Mas, sinceramente, o que já não pode ser considerado normal é ver que, no meio dessa onda viral de indignação, o Presidente da República, o primeiro-ministro, o ministro da Cultura e os dirigentes dos partidos com assento parlamentar apareçam a bradar os mesmos argumentos dos anónimos facebookianos.
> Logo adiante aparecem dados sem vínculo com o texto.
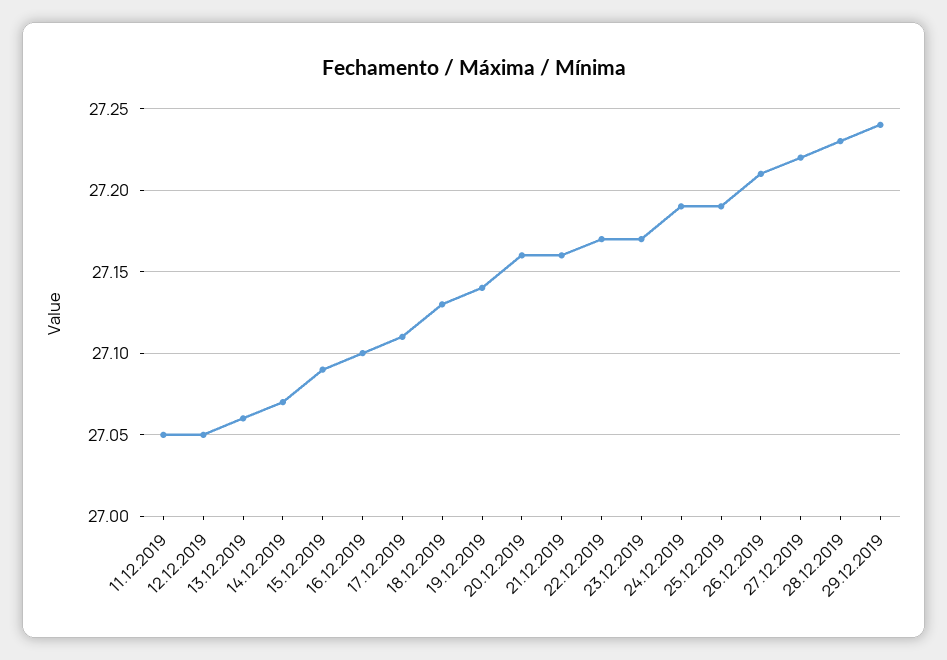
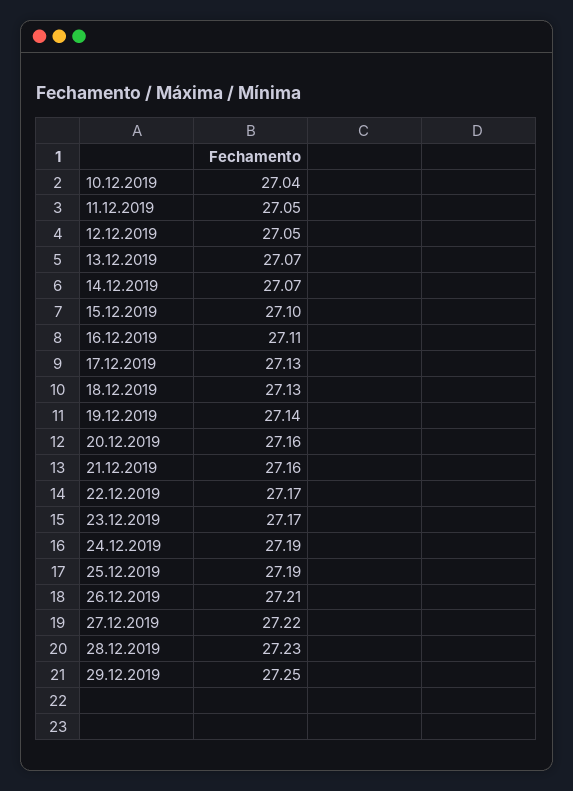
13.12.2019: 27.06 -> 27.07
15.12.2019: 27.09 -> 27.1
16.12.2019: 27.1 -> 27.11
17.12.2019: 27.11 -> 27.13
29.12.2019: 27.24 -> 27.25
10.12.2019: none -> 27.04

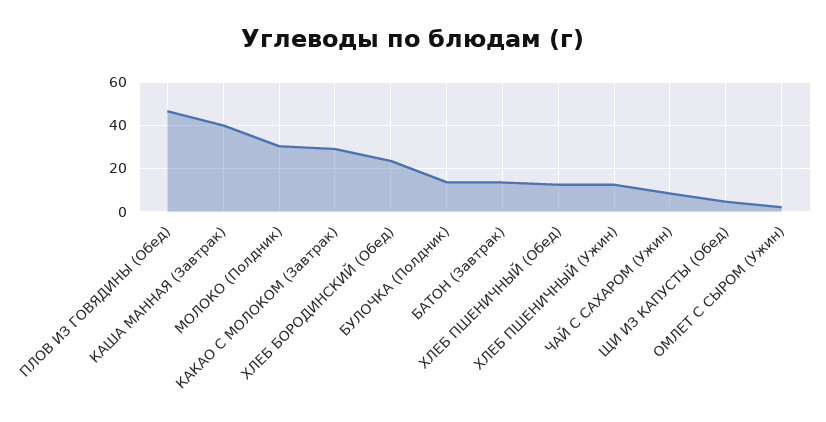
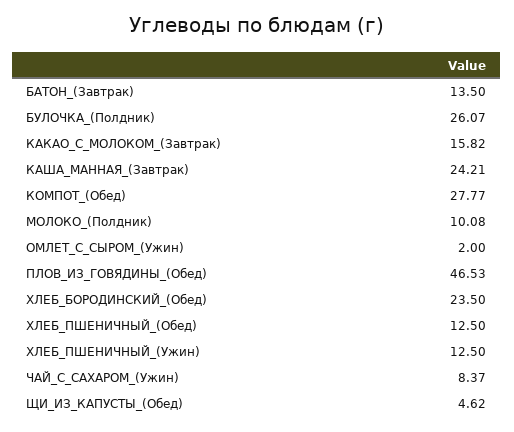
КАША МАННАЯ (Завтрак): 40 -> 24.21
МОЛОКО (Полдник): 30 -> 10.08
КАКАО С МОЛОКОМ (Завтрак): 30 -> 15.82
БУЛОЧКА (Полдник): 15 -> 26.07
КОМПОТ_(Обед): none -> 27.77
Pior ainda: a mostrarem exatamente o mesmo grau de surpresa dos utilizadores das redes sociais, como se só tivessem sido informados pelo Facebook que o Panteão Nacional tinha sido utilizado para a realização de um jantar – apesar de o mesmo vir referido, há muito, no programa oficial do Web Summit. Ou seja: como se desconhecessem, apesar das suas responsabilidades públicas, uma lei que regulamenta precisamente as condições e os preços do aluguer dos monumentos nacionais para a realização de “jantares e cocktails”, bem como a história recente do edifício que demorou quase quatro séculos a ser construído. Antes deste jantar, o mesmo espaço já tinha sido utilizado cerca de uma dezena de vezes, nos últimos anos, para a mesma função, além de ter sido usado como cenário para diversos espetáculos, nomeadamente, de fado e de dança… sem que alguém tivesse questionado essas iniciativas.
Como foi possível, então, tanta estupefação e indignação por causa da utilização “comercial” de um monumento que, em média, tem pouco mais de 300 visitantes por dia (e os maiores picos devem ser, imagino, às terças e sábados, por causa da vizinha Feira da Ladra…)? Penso que a melhor resposta foi dada, embora noutro contexto, pelo neurocientista António Damásio em entrevista recente à VISÃO: “É como se as pessoas vivessem num silo, estamos a assistir a um ensimesmamento do indivíduo, que está muito confortável juntos dos seus amigos e dos seus seguidores. Apenas tem de lidar com os que concordam consigo.”
É exatamente assim que nascem e proliferam hoje as ondas de indignação que varrem as redes sociais e transbordam para outros domínios, em que todos procuram o conforto de estar de acordo com a maioria. É nesses momentos que, porventura, talvez seja bom recordar que os grandes avanços da Huma- nidade foram, todos, impulsionados por quem, em determinado momento, ousou contrariar as maiorias e o que é considerado aceitável. E o que se espera dos líderes, quaisquer que sejam, é que estejam informados e decidam com base em informação clara e objetiva. Quando se começa a decidir apenas com base no que é viral, já percebemos que estamos só a abrir espaço para a manipulação e a preparar o terreno para as fake news. Não se indignem depois com as consequências disso.